[Records from a data source]
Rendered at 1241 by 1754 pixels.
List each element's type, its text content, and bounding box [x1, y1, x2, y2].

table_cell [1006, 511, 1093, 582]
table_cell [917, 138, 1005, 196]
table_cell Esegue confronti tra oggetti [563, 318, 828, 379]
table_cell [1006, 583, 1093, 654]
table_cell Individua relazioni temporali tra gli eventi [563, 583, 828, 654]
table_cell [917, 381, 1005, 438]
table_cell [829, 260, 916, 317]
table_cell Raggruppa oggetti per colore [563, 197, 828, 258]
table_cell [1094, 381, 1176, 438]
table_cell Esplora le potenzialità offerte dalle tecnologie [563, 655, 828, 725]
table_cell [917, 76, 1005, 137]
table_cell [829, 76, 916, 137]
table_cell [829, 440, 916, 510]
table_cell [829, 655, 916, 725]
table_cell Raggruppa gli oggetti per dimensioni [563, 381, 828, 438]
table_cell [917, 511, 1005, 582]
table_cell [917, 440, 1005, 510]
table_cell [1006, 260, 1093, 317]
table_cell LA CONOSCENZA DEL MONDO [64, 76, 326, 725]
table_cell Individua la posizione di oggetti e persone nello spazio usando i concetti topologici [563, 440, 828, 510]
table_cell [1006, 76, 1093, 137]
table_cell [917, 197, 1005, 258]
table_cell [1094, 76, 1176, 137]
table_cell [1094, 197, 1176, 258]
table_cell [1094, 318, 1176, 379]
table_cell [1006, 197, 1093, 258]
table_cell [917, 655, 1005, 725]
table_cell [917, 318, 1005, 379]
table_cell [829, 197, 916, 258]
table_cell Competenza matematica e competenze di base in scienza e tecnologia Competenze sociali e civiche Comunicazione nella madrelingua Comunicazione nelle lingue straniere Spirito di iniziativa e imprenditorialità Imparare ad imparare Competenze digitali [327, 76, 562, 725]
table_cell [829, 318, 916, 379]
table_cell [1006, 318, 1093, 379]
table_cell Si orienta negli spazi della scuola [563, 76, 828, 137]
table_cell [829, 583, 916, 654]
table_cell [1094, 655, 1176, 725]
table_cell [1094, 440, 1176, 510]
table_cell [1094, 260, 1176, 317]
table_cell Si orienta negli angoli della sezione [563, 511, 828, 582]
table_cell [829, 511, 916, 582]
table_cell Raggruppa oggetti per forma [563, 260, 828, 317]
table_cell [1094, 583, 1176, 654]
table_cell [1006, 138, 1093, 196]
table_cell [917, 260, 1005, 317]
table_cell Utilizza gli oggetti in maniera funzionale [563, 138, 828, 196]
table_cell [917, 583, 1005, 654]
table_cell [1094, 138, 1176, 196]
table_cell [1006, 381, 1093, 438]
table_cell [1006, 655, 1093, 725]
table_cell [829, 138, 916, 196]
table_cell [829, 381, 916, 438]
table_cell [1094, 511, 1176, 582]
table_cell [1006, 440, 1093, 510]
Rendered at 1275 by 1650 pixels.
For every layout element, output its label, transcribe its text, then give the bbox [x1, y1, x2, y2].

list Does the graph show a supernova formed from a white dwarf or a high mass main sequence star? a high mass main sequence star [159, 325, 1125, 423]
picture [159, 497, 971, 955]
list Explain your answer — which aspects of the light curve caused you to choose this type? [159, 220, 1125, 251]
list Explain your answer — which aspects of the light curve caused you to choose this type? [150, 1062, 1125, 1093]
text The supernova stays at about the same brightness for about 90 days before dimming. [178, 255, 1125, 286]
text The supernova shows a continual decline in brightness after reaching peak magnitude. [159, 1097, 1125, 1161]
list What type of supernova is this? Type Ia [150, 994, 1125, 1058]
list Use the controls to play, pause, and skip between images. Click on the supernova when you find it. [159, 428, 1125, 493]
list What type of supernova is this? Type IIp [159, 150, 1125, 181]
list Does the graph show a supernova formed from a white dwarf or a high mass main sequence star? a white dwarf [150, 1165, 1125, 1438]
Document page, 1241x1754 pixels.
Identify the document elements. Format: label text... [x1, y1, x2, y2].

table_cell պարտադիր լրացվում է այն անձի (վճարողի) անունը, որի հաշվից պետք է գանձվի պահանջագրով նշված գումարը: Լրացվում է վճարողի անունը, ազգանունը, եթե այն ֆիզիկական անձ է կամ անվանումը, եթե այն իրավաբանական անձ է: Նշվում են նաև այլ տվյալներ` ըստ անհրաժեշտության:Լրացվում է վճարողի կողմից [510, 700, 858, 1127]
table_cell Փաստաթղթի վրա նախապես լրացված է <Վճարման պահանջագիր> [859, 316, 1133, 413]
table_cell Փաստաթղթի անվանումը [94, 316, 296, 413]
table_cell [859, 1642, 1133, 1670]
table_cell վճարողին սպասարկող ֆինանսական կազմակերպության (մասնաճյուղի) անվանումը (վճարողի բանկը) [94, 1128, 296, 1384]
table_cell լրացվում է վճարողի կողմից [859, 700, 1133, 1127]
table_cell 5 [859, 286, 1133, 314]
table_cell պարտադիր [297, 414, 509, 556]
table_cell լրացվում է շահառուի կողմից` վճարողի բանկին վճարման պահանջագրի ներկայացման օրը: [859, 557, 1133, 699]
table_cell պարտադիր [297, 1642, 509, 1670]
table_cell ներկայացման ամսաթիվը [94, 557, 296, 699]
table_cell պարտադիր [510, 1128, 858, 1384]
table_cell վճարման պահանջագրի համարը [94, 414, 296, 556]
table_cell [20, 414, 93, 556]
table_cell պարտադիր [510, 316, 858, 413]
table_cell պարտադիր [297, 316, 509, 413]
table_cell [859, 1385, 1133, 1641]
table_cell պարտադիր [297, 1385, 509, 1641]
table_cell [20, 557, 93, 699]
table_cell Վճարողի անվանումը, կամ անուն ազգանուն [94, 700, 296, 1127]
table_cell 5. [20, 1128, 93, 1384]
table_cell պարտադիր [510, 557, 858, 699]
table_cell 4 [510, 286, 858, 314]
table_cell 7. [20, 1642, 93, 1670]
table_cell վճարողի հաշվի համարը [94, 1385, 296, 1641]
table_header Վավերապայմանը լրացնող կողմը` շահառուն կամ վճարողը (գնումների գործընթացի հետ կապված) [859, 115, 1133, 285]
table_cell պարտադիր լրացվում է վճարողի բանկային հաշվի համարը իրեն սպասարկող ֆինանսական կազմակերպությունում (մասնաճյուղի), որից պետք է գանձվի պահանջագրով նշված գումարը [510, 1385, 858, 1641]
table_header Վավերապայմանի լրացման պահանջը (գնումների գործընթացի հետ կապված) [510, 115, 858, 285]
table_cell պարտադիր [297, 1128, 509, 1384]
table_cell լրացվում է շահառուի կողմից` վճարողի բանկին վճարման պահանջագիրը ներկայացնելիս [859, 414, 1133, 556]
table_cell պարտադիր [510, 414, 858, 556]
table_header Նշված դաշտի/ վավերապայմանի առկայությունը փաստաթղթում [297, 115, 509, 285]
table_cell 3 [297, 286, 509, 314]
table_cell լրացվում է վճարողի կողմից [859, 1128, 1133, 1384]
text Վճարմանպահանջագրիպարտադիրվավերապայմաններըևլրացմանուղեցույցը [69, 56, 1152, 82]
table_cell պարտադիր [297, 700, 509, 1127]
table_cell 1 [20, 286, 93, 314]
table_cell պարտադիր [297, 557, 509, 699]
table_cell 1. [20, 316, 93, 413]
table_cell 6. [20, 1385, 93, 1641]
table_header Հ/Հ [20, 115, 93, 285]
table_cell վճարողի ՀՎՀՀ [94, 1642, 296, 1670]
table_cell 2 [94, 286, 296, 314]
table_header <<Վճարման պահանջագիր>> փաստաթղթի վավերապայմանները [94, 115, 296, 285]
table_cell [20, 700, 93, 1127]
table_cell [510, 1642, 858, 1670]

### Aim of the task
Report how many lines of the data hold the string "պահանջագրով"; give only the number.

### Result for this exercise
2